*Task brief*.
Repeat precisely the span of lines below that opens with the line containing "soybean milk and yogurt. A" and closes with the line containing "hydrate your skin.", both included.

Page images and extracted text:
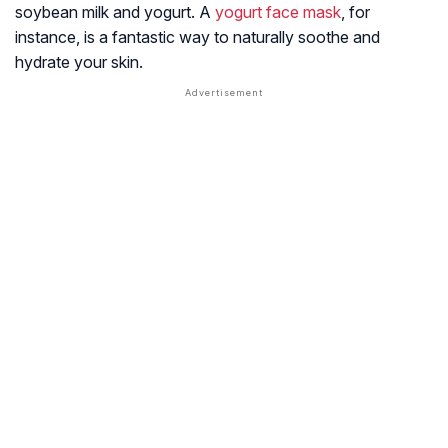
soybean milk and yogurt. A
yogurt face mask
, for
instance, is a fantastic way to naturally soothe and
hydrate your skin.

* * *

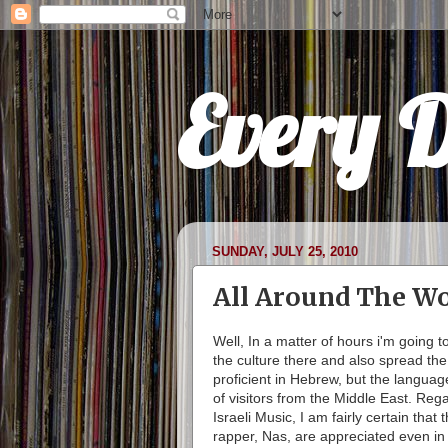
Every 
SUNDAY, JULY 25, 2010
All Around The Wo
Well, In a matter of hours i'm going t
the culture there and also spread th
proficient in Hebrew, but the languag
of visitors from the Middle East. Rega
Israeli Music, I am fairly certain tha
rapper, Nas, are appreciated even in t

*Solution to this problem*.
soybean milk and yogurt. A
yogurt face mask
, for
instance, is a fantastic way to naturally soothe and
hydrate your skin.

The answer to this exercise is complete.